Saved entries
════════════════
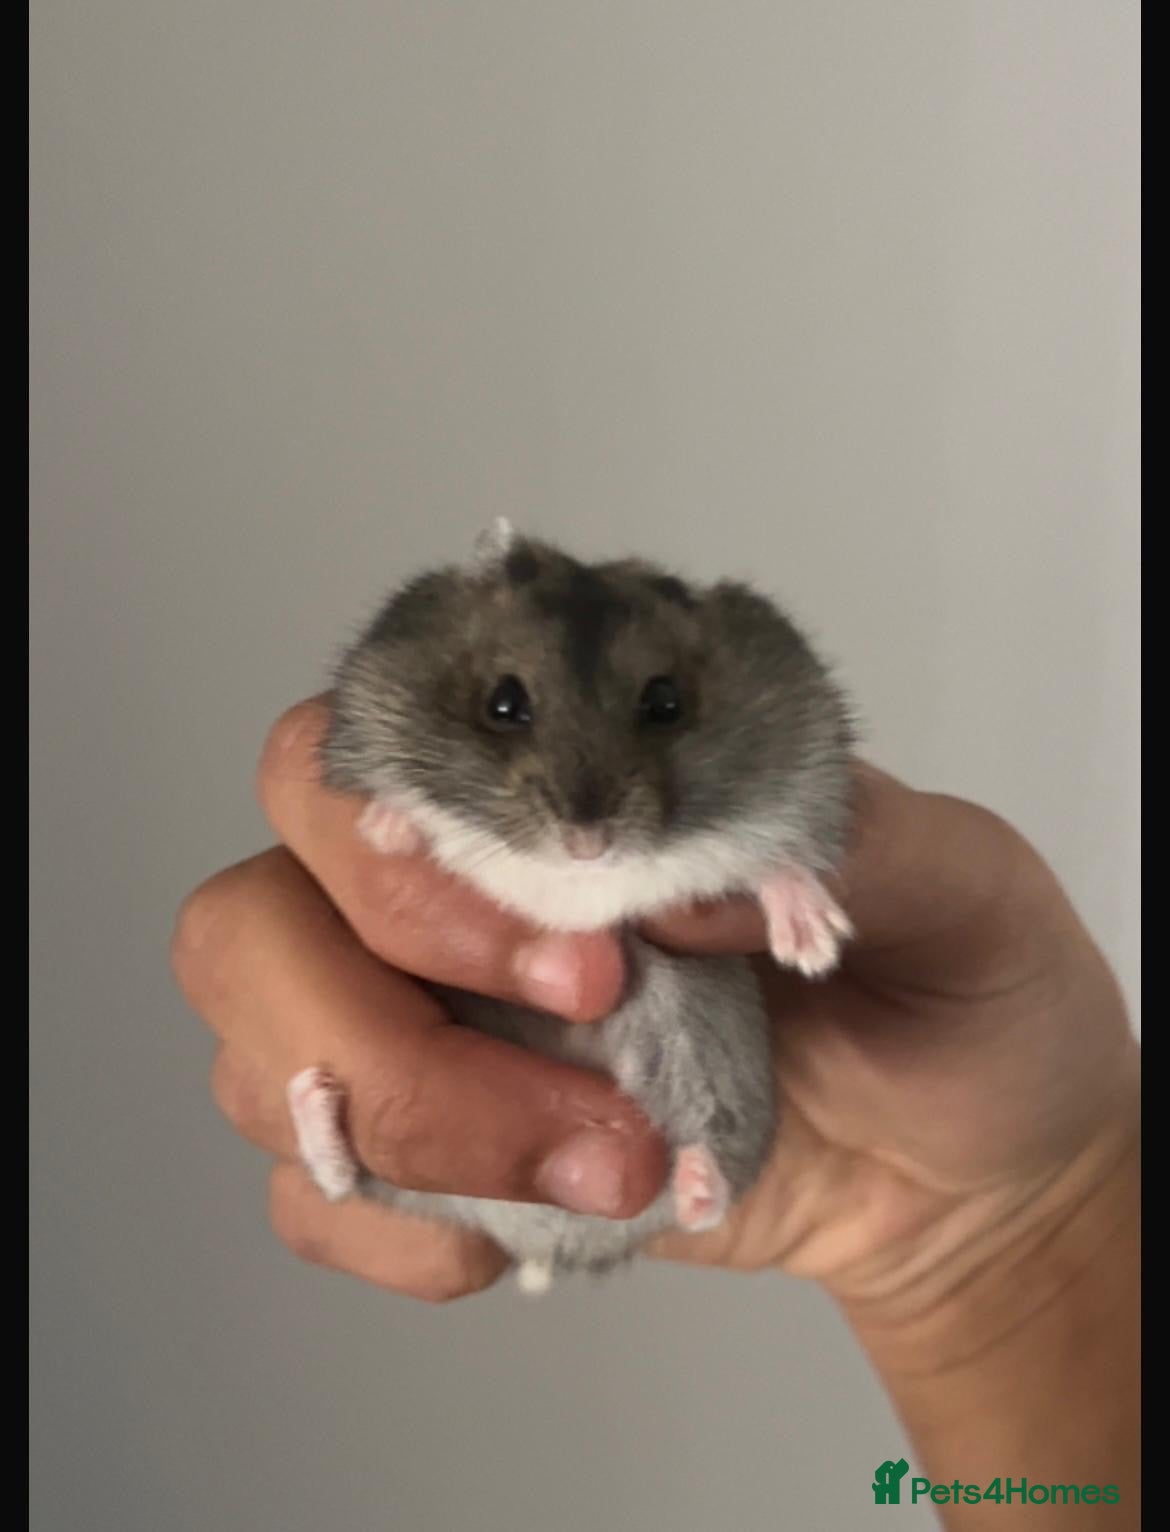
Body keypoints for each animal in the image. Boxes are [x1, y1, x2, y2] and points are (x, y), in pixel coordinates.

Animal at [287, 519, 855, 1294]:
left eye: (666, 703)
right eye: (503, 703)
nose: (586, 842)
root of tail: (548, 1249)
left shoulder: (808, 760)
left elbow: (783, 859)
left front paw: (815, 945)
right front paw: (385, 829)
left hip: (713, 1054)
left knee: (707, 1186)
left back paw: (700, 1181)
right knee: (348, 1184)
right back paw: (313, 1098)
════════════════
> Problem statement
Report each line of the data in which "right" occurs.

> Answer to the exercise
right eye: (503, 703)
right front paw: (385, 829)
right knee: (348, 1184)
right back paw: (313, 1098)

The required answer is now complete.